Artemis has few dependants but may be less prepared for natural disasters and emergencies. Their strength lies in their freedom, adaptability, and strong technological skills.

caring / middle-aged / head of house

Hera is the main provider for their family and/or close friends. They are organized, safety-conscious, and mentally prepared to face the challenges of natural disasters.

03 basic user flow

With all of these in mind, I created a basic user flow. Key points to highlight are the permanent SOS button, which is available on most screens. Additionally, the information pages under Settings would contain basic earthquake safety procedures, but is tucked away so as not to distract from the main focus of the app. Users who are less familiar with earthquake safety, such as tourists, can access this information on an intentional basis.

Four key motifs present themselves, both as pages and filters: Social, Stores, Services, and Events. Social will help users connect with a selected list of contacts – the design’s intention is to have the entire feature act as the Close Friends feature on Instagram, to reduce clutter.

Stores is how users can see what resources are available: food, medicine, supplies. The stores themselves can update their affected store hours or closures, and the filters will accommodate these to only show accessible stores in the given area. Services is functionally the same, but for medical facilities (with options to show their capacity or affected hours/closures) or shelter (such as motels).

Finally, Events are a key design point: their icon is denoted by the same icon of the SOS button, and are indicative of a disaster in their area. This iconography is repeated throughout.

04 prototypes

I mocked up a few selected pages using Figma. These do not reflect the full extent of the app if it were to be developed, but rather a general overview of its visual aesthetic and functionality.

The main design point was the live-map as the opening screen, to accommodate for that unpredictability. The first thing the user will see if they feel they are in a quake is confirmation of the quake, affected stores and services, and any friends in the affected zone.

Earthquake destructivity, the second point of design, can be circumvented through the app in relation to available stores and services. Theoretically, only available/unaffected stores and services will show up on the main page, reducing the need to check and re-check individual store/service information through less efficient manners.

Low-Fidelity Prototype

News articles should be sourced from official sources, including the government and local newspapers, rather than user-submitted content. The events page was directly inspired by Twitter Moments and Facebook: a highly curated summary of a single event, which has no need to be accessible during a normal day.

High-Fidelity Prototype

Bright, simple colours which are consistent throughout the app were a priority over high-design style. Overlays were chosen over new pages to narrow focus onto the live map, and reflect the temporal and unpredictable nature of earthquakes.

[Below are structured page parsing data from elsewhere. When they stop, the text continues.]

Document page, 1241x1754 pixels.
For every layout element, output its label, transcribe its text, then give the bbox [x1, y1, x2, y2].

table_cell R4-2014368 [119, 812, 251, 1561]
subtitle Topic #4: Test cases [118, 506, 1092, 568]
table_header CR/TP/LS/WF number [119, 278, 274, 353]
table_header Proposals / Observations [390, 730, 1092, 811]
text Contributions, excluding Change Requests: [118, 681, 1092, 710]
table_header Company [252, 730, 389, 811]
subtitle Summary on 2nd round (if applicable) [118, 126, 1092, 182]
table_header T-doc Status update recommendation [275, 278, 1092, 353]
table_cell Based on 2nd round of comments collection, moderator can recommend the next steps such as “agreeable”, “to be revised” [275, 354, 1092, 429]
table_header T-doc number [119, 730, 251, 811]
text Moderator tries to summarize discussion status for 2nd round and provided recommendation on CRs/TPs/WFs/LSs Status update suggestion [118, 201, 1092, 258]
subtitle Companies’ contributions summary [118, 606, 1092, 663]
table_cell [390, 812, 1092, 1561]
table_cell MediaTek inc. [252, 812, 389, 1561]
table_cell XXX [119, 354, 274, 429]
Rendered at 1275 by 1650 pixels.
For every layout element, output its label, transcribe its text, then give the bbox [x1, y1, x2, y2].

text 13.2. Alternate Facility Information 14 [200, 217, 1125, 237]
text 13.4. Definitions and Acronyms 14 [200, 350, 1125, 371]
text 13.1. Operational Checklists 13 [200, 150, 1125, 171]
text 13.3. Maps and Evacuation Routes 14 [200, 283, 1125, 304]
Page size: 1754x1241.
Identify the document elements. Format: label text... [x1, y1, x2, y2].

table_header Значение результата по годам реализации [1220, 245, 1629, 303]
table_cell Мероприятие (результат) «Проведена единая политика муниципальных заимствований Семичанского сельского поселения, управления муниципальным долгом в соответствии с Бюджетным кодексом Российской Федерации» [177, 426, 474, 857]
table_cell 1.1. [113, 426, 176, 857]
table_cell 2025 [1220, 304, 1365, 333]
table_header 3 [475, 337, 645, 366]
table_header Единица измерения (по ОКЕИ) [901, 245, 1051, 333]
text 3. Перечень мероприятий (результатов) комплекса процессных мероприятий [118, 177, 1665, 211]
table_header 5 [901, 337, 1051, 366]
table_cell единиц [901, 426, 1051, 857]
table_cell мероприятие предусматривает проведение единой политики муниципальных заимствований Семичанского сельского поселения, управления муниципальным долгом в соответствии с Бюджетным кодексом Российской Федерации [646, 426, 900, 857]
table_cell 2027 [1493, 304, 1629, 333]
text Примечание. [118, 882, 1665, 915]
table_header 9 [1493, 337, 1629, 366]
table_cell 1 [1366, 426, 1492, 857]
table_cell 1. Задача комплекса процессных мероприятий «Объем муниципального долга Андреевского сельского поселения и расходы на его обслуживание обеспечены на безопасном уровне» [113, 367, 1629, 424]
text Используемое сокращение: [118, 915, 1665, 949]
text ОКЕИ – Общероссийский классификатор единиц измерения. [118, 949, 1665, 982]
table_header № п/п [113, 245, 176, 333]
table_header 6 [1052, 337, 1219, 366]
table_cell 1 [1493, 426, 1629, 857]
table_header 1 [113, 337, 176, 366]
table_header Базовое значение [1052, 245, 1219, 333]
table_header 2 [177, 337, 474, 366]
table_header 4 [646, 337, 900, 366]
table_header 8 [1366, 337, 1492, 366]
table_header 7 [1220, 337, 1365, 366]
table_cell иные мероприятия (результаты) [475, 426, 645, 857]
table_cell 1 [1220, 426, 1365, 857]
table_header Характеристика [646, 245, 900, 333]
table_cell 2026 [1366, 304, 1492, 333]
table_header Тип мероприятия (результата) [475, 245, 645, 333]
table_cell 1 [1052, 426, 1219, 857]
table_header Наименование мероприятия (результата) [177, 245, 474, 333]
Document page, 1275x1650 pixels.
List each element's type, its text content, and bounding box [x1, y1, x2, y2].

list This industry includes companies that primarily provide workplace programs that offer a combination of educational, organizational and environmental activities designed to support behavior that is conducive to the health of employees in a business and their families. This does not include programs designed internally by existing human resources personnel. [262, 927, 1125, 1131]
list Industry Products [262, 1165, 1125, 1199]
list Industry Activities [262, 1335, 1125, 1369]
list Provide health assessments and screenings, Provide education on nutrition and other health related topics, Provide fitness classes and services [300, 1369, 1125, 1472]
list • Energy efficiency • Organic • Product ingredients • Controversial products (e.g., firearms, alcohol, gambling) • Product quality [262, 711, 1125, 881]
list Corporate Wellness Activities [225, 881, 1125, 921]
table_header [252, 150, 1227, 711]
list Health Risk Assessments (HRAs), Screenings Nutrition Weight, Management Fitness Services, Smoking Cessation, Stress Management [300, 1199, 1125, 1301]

The SOS button would be implemented with extreme intention: my intial design was a five-second hold, which turns the SOS button red, before bringing up the Emergency Call overlay for another 5 seconds. It is still accessible in times of emergency – only needing 1 finger – but has built-in user correction to prevent accidents.

Further user testing on this prototype, if accessible, would gauge how easy the app is to learn, a key tenet of usability. Designing around preparedness prioritizes the usability factor of memorability, in the hopes that the user would have this app before – God forbid – they would ever need it.